Write out again the lines from the line with "https://m.ldh-m.jp/stati" up to and including the line with "verursachen. Zum Beispiel sind Getreide, bes", exactly as they stand below, and skip any picture.

#### Records provided ####

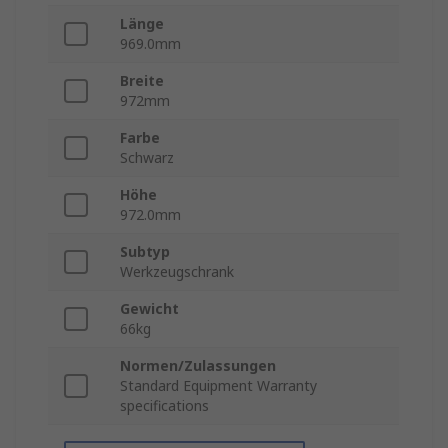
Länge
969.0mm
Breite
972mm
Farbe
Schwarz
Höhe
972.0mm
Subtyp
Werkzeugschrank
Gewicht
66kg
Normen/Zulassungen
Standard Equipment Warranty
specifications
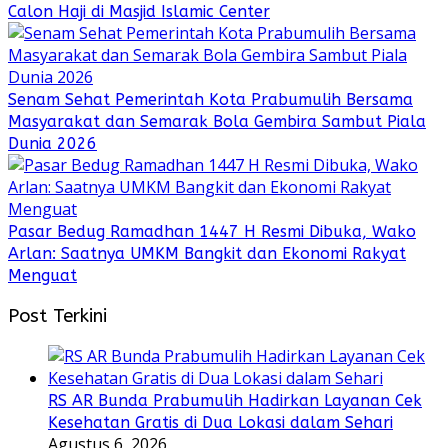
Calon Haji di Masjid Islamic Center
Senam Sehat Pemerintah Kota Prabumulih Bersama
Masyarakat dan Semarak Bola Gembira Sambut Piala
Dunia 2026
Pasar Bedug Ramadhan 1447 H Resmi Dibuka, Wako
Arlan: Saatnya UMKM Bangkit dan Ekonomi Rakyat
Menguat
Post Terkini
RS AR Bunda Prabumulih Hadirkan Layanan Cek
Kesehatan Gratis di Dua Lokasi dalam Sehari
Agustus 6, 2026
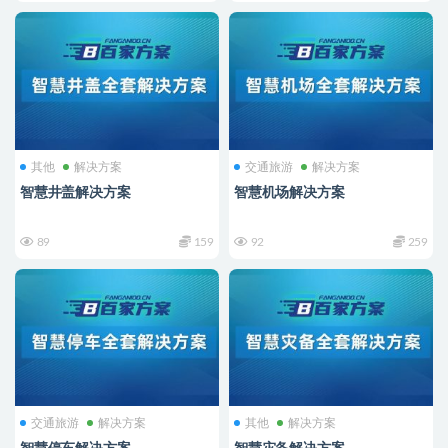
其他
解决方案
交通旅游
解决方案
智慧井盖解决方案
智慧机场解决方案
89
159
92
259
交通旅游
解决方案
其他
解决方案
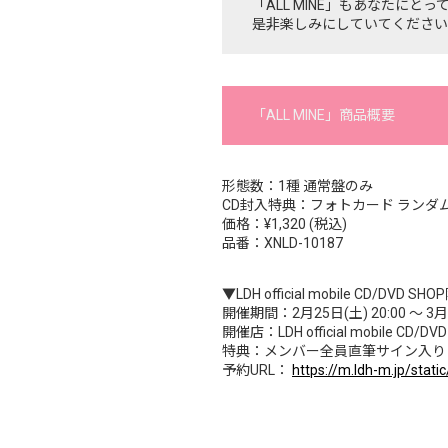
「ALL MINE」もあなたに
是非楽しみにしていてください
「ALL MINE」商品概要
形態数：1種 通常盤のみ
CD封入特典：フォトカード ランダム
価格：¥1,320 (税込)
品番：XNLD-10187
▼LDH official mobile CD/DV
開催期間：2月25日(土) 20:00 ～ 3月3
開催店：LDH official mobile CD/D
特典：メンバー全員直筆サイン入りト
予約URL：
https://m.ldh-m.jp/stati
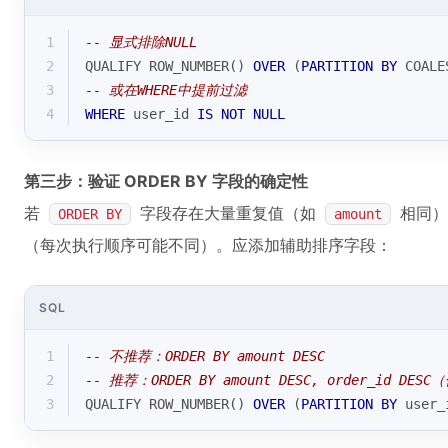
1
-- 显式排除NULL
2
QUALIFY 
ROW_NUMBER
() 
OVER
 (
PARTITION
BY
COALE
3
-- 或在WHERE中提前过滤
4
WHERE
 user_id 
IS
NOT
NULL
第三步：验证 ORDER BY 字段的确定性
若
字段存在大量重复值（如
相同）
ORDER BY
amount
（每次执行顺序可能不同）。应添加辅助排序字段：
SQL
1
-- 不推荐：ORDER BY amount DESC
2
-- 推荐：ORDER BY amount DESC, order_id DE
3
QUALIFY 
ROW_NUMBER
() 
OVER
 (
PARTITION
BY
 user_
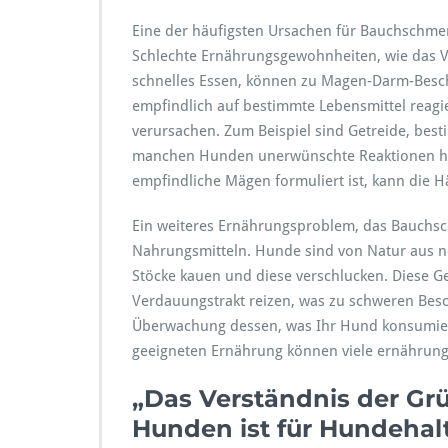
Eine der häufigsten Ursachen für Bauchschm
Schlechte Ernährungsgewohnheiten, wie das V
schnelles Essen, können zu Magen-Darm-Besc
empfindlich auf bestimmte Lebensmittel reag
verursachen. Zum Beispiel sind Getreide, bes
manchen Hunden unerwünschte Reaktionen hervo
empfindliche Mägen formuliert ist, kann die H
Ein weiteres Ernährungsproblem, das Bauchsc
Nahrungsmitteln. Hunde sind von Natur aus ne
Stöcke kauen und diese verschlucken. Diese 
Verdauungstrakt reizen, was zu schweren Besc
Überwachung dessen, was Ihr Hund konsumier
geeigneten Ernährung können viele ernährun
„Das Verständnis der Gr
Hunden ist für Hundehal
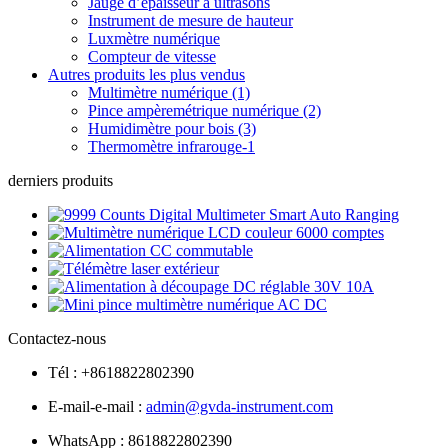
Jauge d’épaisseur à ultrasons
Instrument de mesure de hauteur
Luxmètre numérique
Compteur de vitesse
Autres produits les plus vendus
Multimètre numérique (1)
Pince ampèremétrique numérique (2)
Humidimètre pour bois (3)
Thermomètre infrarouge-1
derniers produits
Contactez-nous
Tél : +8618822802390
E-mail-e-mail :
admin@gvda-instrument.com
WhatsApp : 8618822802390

####
#### Records provided ####

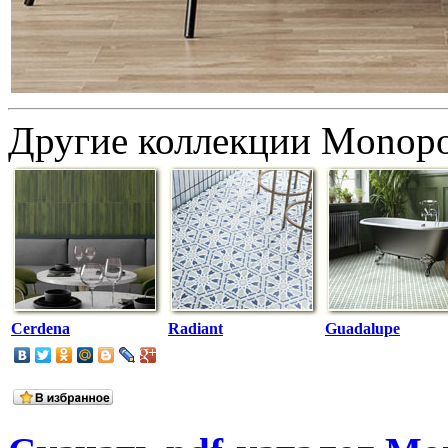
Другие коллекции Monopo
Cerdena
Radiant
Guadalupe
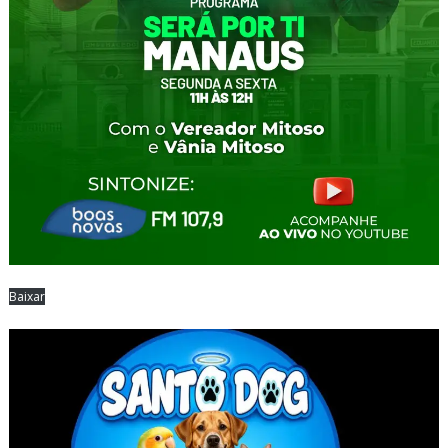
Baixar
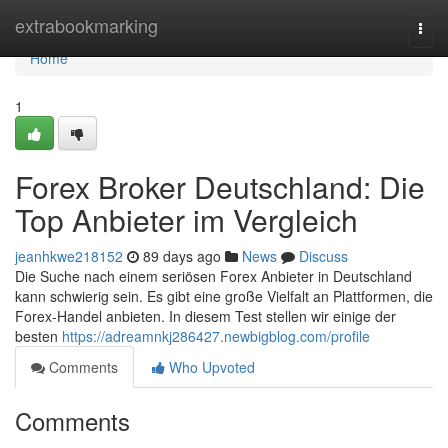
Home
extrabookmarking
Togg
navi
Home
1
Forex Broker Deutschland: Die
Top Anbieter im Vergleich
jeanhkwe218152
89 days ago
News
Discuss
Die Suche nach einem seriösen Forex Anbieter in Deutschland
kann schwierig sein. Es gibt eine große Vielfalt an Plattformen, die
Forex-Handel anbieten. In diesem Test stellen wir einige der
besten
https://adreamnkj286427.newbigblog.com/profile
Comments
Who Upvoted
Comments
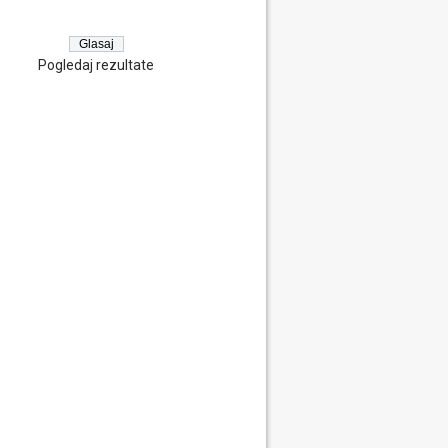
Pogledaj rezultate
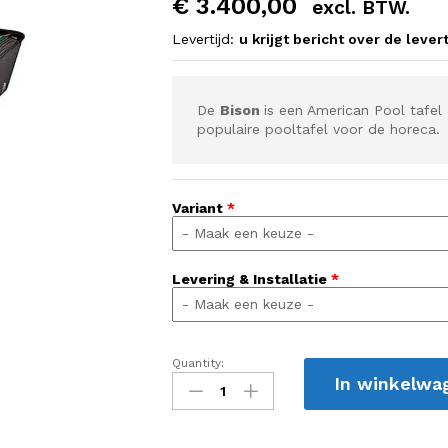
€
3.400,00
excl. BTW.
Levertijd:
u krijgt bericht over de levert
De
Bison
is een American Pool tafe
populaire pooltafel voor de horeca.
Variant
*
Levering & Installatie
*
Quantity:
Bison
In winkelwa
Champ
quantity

####
#### Records provided ####

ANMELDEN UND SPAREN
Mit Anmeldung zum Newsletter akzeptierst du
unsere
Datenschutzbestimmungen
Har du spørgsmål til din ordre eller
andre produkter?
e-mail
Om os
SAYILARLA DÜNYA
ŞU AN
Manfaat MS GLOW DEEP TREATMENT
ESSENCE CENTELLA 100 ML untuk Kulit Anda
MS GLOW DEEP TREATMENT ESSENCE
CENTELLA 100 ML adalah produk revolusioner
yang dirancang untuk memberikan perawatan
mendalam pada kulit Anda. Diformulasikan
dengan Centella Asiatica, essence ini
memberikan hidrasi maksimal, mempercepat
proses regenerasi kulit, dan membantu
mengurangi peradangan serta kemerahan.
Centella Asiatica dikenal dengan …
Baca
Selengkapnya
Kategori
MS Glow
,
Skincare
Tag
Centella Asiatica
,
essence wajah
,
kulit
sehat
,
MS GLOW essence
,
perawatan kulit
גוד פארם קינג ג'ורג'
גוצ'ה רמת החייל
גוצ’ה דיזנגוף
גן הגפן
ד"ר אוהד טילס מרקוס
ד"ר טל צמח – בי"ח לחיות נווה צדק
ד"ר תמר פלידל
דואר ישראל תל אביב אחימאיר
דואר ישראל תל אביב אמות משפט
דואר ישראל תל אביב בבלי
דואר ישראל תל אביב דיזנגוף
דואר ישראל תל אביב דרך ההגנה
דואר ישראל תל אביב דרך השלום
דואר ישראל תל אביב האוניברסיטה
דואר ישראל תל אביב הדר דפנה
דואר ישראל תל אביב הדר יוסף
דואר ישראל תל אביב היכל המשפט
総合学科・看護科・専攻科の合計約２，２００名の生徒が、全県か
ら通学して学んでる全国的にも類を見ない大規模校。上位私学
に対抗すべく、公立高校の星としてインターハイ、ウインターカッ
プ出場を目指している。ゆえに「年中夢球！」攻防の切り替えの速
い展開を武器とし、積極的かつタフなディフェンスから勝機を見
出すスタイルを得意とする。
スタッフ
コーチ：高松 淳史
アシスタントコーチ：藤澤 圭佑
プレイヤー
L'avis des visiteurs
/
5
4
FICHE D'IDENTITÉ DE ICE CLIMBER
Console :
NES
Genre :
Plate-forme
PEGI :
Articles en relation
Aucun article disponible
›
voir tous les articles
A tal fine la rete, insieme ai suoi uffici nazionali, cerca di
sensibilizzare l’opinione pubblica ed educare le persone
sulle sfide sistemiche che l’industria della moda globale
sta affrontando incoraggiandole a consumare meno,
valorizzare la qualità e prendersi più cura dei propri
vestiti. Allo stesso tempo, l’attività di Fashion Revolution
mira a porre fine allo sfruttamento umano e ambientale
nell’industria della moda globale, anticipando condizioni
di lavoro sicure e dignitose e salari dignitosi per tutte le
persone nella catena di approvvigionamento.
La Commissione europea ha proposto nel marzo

####

Task result:
https://m.ldh-m.jp/stati
1
-- 显式排除NULL
2
QUALIFY 
ROW_NUMBER
() 
OVER
 (
PARTITION
BY
COALE
3
-- 或在WHERE中提前过滤
4
WHERE
 user_id 
IS
NOT
NULL
第三步：验证 ORDER BY 字段的确定性
若
字段存在大量重复值（如
相同）
ORDER BY
amount
（每次执行顺序可能不同）。应添加辅助排序字段：
SQL
1
-- 不推荐：ORDER BY amount DESC
2
-- 推荐：ORDER BY amount DESC, order_id DE
3
QUALIFY 
ROW_NUMBER
() 
OVER
 (
PARTITION
BY
 user_
Eine der häufigsten Ursachen für Bauchschm
Schlechte Ernährungsgewohnheiten, wie das V
schnelles Essen, können zu Magen-Darm-Besc
empfindlich auf bestimmte Lebensmittel reag
verursachen. Zum Beispiel sind Getreide, bes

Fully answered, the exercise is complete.